Зачем они не знают этого?
Роковая ошибка их состоит в том, что, увлеченные благородной любовью к ближнему, к свободе, увлеченные нетерпением и негодованием, они бросились освобождать людей прежде, нежели сами освободились; они нашли в себе силу порвать железные, грубые цепи, не замечая того, что стены тюрьмы остались. Они хотят, не меняя стен, дать им иное назначение, как будто план острога может годиться для свободной жизни.
Ветхий мир католико-феодальный дал все видоизменения, к которым он был способен, развился во все стороны до высшей степени изящного и отвратительного, до обличения всей истины, в нем заключенной, и всей лжи; наконец он истощился. Он может еще долго стоять, но обновляться не может; общественная мысль, развивающаяся теперь, такова, что каждый шаг к осуществлению ее будет выход из него. Выход! – Тут-то и остановка! Куда? Что там за его стенами? Страх берет – пустота, ширина, воля… как идти, не зная куда; как терять, не видя приобретений! – Если б Колумб так рассуждал, он никогда не снял бы якоря. – Сумасшествие ехать по океану, не зная дороги, – по океану, по которому никто не ездил, плыть в страну, существование которой – вопрос. Этим сумасшествием он открыл новый мир. Конечно, если б народы переезжали из одного готового hôtel garni[32] в другой, еще лучший, было бы легче, да беда в том, что некому заготовлять новых квартир. В будущем хуже, нежели в океане, – ничего нет, оно °будет таким, каким его сделают обстоятельства и люди.
Если вы довольны старым миром, старайтесь его сохранить, он очень хил, и надолго его не станет при таких толчках, как 24 февраля; но если вам невыносимо жить в вечном раздоре убеждений с жизнию, думать одно и делать другое, выходите из-под выбеленных, средневековых сводов на свой страх; отважная дерзость в иных случаях выше всякой мудрости. Я очень знаю, что это не легко; шутка ли расстаться со всем, к чему человек привык со дня рождения, с чем вместе рос и вырос. Люди, о которых мы говорим, готовы на страшные жертвы, – но не на те, которые от них требует новая жизнь. Готовы ли они пожертвовать современной цивилизацией, образом жизни, религией, принятой условной нравственностью? Готовы ли они лишиться всех плодов, выработанных с такими усилиями, – плодов, которыми мы хвастаемся три столетия, которые нам так дороги, лишиться всех удобств и прелестей нашего существования, предпочесть дикую юность – образованной дряхлости, необработанную почву, непроходимые леса – истощенным полям и расчищенным паркам, сломать свой наследственный замок из одного удовольствия участвовать в закладке нового дома, который построится, без сомнения, гораздо после нас? Это вопрос безумного, скажут многие. – Его делал Христос иными словами.

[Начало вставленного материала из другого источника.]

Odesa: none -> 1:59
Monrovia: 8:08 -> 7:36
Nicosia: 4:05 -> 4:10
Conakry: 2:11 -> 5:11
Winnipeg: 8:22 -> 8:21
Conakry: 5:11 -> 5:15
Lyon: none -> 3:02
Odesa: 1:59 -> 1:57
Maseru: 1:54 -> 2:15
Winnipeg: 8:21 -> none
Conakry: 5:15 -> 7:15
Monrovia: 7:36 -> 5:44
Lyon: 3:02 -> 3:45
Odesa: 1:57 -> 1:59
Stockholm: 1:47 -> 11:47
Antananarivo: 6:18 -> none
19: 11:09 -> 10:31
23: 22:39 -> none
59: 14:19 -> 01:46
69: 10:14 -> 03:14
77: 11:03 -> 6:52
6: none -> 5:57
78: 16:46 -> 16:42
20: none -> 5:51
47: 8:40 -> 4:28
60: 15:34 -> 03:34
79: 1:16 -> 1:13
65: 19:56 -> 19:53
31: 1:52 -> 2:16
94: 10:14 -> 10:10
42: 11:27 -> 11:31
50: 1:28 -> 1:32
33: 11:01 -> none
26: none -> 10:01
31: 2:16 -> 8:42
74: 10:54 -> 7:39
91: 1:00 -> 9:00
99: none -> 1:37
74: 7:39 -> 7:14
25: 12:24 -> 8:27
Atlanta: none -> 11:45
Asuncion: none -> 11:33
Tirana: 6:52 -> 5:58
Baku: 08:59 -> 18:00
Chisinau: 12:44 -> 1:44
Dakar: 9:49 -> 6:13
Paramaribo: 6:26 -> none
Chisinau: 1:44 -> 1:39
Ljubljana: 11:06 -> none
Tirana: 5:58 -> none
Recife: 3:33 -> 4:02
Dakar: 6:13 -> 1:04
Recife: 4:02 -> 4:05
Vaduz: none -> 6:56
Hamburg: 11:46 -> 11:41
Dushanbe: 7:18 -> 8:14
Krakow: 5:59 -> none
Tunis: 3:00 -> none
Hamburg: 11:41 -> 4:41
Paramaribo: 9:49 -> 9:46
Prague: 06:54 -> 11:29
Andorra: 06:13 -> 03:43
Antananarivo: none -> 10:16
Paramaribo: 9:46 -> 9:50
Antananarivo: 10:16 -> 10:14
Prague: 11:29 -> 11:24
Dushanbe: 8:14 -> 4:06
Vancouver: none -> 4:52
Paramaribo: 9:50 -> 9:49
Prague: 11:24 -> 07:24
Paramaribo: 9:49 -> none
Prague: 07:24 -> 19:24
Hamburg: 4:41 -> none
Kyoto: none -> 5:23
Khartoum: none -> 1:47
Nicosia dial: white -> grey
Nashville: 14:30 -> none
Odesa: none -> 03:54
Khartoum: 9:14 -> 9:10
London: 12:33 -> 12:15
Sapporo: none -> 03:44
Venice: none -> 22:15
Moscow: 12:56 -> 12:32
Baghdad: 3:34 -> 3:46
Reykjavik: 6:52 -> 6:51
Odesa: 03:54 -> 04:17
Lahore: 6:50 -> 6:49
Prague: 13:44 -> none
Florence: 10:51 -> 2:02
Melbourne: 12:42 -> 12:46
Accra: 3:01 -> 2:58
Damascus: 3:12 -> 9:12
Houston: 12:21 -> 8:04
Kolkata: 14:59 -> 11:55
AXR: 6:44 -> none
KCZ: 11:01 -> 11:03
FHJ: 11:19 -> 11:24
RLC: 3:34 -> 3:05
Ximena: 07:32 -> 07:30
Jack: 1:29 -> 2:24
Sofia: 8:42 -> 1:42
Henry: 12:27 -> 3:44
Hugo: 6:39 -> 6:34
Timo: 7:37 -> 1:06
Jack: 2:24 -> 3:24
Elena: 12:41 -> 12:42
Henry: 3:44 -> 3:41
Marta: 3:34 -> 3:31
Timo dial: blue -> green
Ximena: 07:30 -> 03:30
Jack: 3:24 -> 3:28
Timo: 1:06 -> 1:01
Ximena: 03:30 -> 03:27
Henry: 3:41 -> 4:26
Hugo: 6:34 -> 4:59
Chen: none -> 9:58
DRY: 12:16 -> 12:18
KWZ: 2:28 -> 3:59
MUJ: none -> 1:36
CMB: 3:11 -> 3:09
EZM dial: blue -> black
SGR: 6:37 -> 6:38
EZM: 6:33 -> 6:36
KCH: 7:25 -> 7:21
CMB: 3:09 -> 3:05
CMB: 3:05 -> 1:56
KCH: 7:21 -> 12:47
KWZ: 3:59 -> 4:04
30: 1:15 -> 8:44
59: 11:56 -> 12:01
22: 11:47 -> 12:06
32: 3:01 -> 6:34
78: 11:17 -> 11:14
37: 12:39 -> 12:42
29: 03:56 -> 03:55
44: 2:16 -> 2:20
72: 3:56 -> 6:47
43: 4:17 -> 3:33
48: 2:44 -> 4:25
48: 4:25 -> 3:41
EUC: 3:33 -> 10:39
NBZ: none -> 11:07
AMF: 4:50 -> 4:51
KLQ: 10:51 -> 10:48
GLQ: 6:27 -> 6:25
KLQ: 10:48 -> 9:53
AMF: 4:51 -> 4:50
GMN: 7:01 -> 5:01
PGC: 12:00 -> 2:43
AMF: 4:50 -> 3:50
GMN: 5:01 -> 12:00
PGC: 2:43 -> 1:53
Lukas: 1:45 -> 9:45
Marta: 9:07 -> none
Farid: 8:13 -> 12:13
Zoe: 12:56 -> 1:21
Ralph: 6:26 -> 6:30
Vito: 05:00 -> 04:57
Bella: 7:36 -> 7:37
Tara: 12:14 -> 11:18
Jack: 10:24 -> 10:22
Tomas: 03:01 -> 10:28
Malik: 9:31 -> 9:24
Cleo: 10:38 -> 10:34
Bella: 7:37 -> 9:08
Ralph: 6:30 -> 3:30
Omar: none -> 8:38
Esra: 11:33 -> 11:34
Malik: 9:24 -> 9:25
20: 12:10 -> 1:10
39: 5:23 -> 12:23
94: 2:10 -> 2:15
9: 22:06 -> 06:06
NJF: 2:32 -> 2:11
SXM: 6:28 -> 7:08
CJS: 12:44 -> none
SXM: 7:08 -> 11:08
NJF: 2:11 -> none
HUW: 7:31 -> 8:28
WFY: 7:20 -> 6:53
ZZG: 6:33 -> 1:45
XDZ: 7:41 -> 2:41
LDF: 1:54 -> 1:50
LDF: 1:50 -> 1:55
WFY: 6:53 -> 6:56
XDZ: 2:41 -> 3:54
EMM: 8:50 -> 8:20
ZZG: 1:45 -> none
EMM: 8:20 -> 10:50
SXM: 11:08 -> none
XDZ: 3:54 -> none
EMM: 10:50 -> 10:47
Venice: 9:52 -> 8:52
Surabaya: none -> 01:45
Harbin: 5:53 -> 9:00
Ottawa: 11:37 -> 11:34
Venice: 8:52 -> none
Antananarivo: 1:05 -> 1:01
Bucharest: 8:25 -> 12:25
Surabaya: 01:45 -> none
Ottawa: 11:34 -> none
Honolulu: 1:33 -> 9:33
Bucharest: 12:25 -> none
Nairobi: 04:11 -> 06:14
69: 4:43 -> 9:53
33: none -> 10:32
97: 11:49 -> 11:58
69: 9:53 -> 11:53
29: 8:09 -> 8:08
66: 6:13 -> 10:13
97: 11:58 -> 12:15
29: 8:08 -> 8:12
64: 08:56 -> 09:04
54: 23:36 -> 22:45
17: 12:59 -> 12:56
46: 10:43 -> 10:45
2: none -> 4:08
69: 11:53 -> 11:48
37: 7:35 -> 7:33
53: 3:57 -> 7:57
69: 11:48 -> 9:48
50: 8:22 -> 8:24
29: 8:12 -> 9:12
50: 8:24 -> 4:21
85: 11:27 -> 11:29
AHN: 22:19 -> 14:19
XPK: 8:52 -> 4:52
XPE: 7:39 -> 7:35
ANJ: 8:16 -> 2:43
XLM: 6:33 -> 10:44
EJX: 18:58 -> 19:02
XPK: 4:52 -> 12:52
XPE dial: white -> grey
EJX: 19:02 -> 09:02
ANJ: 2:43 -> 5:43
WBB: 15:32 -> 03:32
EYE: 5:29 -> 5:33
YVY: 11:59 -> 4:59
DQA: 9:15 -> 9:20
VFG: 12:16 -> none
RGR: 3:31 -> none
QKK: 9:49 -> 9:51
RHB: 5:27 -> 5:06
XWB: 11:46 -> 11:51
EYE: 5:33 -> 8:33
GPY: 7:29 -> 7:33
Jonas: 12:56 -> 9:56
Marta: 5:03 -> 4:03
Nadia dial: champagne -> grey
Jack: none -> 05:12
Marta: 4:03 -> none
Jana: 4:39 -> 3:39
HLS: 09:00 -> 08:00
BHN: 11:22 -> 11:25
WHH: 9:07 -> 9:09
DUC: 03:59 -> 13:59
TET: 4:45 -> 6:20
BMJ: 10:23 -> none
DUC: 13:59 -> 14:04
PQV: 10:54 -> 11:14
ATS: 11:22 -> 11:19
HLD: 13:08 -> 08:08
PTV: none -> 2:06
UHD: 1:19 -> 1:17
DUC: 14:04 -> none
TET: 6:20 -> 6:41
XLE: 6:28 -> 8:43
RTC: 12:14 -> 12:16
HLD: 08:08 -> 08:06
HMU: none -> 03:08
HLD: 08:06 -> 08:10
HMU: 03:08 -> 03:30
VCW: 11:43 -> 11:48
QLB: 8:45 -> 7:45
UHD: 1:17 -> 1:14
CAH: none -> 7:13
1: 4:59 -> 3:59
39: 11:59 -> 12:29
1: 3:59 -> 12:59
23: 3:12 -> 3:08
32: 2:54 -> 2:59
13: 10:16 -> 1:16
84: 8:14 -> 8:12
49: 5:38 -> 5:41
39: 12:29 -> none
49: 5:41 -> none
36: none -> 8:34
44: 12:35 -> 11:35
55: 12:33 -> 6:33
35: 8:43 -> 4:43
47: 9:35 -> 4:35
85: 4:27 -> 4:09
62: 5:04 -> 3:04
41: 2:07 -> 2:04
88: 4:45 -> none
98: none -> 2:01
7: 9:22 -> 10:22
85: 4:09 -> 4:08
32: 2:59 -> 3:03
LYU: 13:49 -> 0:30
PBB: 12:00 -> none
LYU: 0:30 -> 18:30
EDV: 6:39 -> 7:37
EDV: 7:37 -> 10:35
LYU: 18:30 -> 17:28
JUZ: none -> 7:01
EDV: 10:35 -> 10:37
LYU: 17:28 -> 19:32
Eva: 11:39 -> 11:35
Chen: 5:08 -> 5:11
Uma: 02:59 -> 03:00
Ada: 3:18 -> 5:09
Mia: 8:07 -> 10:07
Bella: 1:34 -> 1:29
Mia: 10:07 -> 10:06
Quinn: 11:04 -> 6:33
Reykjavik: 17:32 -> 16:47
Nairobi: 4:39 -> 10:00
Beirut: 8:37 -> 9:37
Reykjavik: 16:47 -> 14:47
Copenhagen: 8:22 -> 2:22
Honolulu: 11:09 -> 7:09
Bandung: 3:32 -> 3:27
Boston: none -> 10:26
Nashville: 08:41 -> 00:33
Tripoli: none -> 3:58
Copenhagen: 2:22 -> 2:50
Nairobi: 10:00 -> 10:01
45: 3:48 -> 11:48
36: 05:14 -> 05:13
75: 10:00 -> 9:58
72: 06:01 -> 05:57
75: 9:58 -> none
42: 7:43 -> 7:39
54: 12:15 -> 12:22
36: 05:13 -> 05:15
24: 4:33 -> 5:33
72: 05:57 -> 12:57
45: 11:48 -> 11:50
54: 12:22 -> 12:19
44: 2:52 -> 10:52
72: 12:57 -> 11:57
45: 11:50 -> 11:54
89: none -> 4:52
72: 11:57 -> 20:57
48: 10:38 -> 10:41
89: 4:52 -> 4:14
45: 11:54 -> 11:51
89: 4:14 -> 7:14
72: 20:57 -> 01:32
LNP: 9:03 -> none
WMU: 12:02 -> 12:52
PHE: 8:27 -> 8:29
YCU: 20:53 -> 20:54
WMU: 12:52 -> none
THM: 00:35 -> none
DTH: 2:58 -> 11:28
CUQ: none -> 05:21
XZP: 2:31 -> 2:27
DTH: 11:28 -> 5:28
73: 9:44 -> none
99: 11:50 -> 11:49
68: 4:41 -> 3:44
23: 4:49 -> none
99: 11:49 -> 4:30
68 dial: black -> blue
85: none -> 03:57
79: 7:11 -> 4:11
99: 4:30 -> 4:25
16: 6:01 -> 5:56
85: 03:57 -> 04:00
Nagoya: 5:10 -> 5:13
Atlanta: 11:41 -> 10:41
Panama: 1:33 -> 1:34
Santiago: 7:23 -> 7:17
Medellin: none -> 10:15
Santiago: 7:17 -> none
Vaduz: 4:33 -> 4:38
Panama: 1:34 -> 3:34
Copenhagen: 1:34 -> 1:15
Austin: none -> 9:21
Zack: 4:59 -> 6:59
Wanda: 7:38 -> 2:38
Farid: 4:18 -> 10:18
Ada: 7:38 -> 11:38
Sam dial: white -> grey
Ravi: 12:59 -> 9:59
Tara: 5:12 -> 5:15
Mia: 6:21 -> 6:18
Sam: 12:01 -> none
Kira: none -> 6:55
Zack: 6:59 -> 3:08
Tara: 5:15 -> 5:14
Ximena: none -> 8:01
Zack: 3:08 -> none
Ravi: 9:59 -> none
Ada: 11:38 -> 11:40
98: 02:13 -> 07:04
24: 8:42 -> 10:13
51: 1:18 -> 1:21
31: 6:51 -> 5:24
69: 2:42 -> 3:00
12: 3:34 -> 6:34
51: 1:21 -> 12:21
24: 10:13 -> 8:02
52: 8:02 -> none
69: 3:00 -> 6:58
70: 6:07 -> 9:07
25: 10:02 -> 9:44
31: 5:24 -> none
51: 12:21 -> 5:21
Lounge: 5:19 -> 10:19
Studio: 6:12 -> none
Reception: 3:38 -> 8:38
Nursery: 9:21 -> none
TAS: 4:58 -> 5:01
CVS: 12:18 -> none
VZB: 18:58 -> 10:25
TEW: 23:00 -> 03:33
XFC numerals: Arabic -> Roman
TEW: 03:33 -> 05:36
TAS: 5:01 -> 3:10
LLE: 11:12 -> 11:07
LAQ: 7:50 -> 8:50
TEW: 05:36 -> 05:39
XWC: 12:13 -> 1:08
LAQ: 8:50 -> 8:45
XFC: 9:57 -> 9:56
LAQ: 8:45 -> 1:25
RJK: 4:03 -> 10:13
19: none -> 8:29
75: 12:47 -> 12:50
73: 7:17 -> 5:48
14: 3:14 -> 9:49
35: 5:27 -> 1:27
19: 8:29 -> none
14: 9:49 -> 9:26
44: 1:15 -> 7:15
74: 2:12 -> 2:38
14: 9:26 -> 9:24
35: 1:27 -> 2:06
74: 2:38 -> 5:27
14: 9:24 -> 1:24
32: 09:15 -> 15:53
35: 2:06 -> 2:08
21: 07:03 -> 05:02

Либералы долго играли, шутили с идеей революции и дошутились до 24 февраля. Народный ураган поставил их на вершину колокольни и указал им, куда они идут и куда ведут других; посмотревши на пропасть, открывавшуюся перед их глазами, они побледнели; они увидели, что не только то падает, что они считали за предрассудок, но и все остальное, что они считали за вечное и истинное; они до того перепугались, что одни уцепились за падающие стены, а другие остановились кающимися на полдороге и стали клясться всем прохожим, что они этого не хотели. Вот отчего люди, провозглашавшие республику, сделались палачами свободы, вот отчего либеральные имена, звучавшие в ушах наших лет двадцать, являются ретроградными депутатами, изменниками, инквизиторами. Они хотят свободы, даже республики в известном круге, литературно образованном. За пределами своего умеренного круга они становятся консерваторами. Так рационалистам нравилось объяснять тайны религии, им нравилось раскрывать значение и смысл мифов, они не думали, что из этого выйдет, не думали, что их исследования, начинающиеся со страха господня, окончатся атеизмом, что их критика церковных обрядов приведет к отрицанию религии.